French lawmakers prepared to elect the president of the National Assembly on Thursday, in a vote seen as a test of the power balances between the country’s political forces and as a potential indicator of the direction any new government would take.
The gathering of the Assembly, the lower house of Parliament, was its first since no party gained an outright majority in the second round of a snap election on July 7. It was unclear which political force the new president of the Assembly would emerge from.
The president of the National Assembly does not have executive powers, but this election could mark the emergence of a majority, even if not an absolute one, that could weigh on President Emmanuel Macron’s choice of the next prime minister.
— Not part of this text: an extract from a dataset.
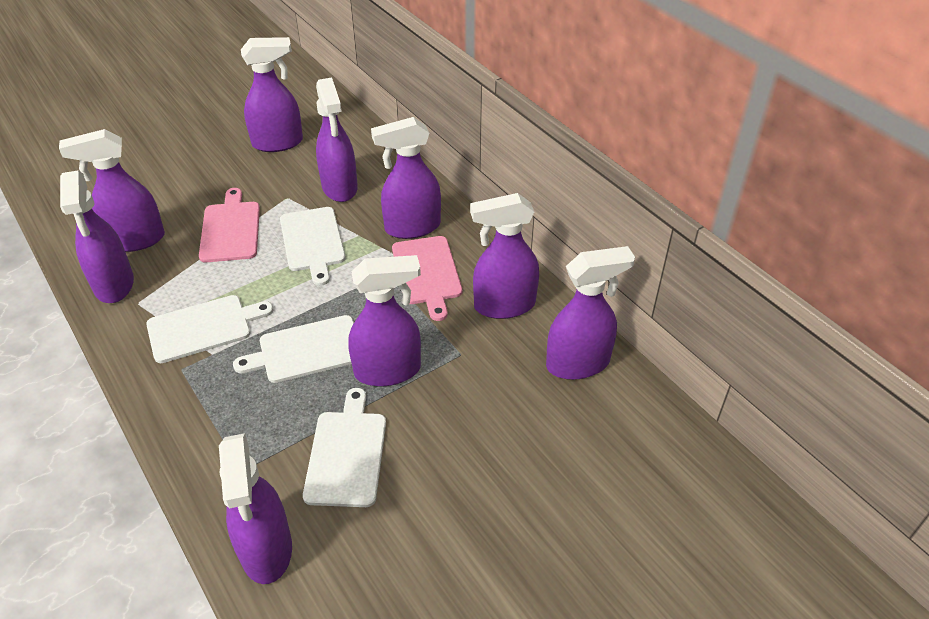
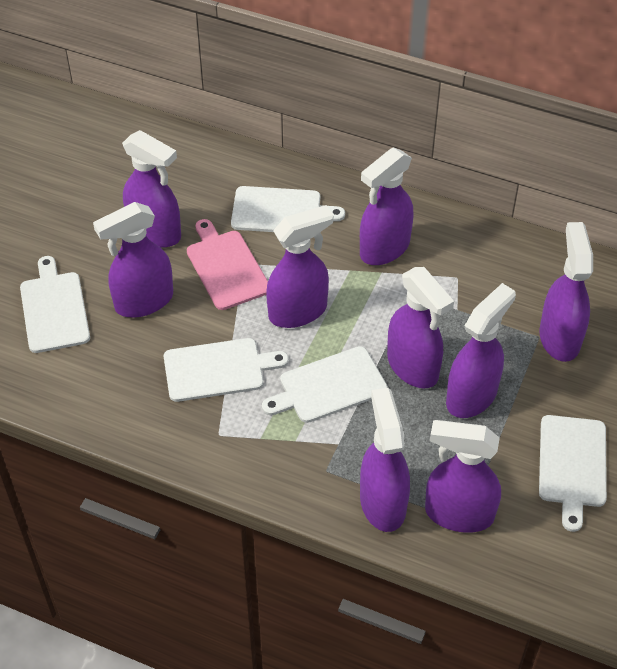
pink cutting board: 2 -> 1
white cutting board: 4 -> 5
In Paris on Wednesday at the National Assembly, its neoclassical portico decorated with colorful Olympic statues as the city prepares to host the games, lawmakers engaged in frantic negotiations and projections.
The left-wing coalition that won the most seats in the election, a jumble of parties spanning from the center left to the far left, has spent most of its time since the election bickering. But it managed, at last, to select a candidate: André Chassaigne, a member of the Communist Party who has been a lawmaker for 22 years.
Other candidates include Yaël Braun-Pivet, the former president of the assembly from Mr. Macron’s party, and Sébastien Chenu, a senior figure in Marine Le Pen’s far-right National Rally.